Sunday, August 8, 2010

Chinese Calligraphy

Calligraphy is the art of making beautiful or elegant handwriting. It is a type of visual art. A fine art of skilled penmanship. Some 500 years ago before the invention of the printing press, calligraphy was the way books were made. They were handwritten by a scribe working in a scriptorium. It was done on a quill and ink onto materials like parchment or vellum.

There are three main types of calligraphy namely: Western or Roman, Arabic and Chinese or Oriental.

In Asia or in the Orient, calligraphy has been practiced as a major aesthetic expression. Calligraphy was first used in China from the 5th century BC and it was considered equal or even superior to painting. It started with a simple seal script known as chancery script. The strokes vary in its widths and the edges and ends are sharp. When they perfected the brush in 1st century AD, stylization of chancery script was made possible into regular script.
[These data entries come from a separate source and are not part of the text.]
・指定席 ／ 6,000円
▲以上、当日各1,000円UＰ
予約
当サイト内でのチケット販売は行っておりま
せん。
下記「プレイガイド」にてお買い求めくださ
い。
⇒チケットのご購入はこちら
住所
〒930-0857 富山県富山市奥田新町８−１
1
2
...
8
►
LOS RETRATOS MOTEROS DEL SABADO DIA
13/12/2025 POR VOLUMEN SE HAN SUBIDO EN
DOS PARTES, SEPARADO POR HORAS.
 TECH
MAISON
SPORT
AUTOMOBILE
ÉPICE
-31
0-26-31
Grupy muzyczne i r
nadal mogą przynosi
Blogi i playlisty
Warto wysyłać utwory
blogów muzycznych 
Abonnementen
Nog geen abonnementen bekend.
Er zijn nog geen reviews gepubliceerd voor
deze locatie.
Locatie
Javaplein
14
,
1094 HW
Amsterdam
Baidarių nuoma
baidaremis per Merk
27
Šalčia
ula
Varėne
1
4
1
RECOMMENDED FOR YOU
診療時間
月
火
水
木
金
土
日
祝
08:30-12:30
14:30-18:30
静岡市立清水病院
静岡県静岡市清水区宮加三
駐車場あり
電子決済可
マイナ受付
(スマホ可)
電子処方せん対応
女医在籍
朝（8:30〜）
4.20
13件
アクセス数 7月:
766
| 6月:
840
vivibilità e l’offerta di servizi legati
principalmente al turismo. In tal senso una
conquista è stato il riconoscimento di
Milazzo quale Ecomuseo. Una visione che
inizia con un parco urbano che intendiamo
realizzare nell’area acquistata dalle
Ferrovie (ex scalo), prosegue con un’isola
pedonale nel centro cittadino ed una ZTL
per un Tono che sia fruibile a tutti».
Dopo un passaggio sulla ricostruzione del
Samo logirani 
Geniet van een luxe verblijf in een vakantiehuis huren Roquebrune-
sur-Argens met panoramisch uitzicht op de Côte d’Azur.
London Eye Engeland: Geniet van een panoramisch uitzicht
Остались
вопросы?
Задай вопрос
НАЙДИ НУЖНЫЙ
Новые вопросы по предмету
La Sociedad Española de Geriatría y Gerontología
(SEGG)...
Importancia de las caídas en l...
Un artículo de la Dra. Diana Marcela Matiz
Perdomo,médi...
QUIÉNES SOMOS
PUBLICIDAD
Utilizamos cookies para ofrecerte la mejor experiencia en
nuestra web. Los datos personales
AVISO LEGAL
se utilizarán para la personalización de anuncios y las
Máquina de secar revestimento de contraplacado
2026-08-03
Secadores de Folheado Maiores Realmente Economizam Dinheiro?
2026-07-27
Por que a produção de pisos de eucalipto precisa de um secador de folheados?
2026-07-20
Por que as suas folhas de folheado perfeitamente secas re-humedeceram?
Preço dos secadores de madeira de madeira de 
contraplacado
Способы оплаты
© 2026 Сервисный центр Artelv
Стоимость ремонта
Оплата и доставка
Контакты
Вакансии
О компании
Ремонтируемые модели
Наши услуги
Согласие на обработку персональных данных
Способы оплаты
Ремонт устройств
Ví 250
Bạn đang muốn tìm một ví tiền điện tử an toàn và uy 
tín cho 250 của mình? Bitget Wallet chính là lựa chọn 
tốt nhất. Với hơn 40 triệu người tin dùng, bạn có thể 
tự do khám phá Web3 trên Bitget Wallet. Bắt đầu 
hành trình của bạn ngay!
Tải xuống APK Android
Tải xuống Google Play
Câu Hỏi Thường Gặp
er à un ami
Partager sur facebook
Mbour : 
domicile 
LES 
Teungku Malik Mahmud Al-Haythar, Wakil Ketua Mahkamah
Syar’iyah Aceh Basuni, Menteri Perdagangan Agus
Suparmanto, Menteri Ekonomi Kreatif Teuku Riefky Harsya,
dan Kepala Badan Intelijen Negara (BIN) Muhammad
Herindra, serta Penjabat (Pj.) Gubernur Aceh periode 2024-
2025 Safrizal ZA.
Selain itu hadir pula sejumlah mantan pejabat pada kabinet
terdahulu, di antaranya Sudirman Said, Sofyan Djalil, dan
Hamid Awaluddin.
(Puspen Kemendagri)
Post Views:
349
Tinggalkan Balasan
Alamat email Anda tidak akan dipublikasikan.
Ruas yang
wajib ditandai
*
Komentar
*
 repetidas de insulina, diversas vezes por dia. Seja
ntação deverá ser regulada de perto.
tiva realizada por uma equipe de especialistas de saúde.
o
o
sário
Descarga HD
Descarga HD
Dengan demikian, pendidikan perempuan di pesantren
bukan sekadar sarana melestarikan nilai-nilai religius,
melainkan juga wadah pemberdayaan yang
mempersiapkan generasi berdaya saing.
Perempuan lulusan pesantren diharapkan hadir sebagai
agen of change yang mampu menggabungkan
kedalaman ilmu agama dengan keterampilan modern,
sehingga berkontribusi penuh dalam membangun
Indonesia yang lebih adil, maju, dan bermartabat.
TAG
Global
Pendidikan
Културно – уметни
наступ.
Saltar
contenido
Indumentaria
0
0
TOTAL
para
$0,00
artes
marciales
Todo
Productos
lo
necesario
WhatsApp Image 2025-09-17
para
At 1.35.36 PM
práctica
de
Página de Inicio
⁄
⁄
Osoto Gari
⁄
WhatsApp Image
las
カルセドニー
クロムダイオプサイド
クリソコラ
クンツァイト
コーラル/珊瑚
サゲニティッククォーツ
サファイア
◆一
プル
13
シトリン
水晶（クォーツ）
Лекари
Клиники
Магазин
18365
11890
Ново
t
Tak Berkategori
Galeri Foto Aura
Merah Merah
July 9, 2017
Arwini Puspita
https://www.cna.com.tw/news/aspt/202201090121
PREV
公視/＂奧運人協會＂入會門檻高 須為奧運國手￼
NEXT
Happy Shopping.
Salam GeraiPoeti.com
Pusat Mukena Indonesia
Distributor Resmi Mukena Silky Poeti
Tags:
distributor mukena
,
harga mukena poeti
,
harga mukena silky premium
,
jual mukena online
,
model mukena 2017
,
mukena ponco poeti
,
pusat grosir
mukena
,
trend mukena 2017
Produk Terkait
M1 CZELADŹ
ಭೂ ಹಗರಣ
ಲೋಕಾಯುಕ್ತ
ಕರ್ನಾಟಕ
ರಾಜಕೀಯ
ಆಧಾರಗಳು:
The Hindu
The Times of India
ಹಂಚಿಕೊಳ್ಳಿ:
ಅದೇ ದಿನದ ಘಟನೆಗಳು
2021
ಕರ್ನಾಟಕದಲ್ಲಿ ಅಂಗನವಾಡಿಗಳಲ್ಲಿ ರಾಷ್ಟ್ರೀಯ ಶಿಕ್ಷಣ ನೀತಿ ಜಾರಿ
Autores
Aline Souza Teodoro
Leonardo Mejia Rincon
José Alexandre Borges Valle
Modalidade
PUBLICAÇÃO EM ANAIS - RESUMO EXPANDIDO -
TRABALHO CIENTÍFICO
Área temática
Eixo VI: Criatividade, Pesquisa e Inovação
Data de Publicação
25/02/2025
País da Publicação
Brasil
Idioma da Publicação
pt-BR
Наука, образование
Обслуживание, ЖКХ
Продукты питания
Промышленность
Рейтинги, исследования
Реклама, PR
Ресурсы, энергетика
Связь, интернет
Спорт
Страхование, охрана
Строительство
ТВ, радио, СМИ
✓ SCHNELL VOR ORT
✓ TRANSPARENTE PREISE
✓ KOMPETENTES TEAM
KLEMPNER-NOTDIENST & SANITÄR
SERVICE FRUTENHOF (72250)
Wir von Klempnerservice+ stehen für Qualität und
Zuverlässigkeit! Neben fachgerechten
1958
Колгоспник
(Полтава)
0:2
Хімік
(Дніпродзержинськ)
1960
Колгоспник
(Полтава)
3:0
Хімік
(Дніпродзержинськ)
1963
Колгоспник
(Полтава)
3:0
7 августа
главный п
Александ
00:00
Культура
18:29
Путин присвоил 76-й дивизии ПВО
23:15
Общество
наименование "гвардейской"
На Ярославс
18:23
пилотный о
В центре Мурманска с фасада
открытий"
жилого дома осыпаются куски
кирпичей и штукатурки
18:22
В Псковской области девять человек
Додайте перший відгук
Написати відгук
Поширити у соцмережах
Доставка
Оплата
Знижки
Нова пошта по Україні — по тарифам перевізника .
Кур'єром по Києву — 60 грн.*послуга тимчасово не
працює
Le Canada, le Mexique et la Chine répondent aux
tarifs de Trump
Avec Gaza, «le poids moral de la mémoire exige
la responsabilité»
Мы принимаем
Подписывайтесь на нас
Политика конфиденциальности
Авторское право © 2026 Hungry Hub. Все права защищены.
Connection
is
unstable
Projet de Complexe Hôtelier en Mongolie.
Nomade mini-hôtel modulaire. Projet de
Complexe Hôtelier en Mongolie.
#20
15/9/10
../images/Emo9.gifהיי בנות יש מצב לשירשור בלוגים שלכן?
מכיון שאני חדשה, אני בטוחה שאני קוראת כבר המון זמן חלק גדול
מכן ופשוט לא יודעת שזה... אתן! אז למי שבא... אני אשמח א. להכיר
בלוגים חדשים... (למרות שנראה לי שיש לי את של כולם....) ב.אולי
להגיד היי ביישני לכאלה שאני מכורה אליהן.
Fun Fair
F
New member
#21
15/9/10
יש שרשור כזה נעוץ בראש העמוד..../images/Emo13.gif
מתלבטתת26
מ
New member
Calligraphy is highly valued also in Japan same with that of China. It was practiced in 7th century AD and they invented the syllabic script which was based on Chinese characters.

We were taught another great form of art at No. 1 Middle School of Laibin in China that is calligraphy. We were given brushes, ink and paper to write on our names. The calligraphy teacher gave an orientation to us at first then followed by hands on. We wrote our names on it. It really takes artful strokes to create a masterpiece.

The teacher made one gift for me with a nice quote. She also gave me a huge brush as a souvenir. This is another experience that someone can keep. Its fun and very educational.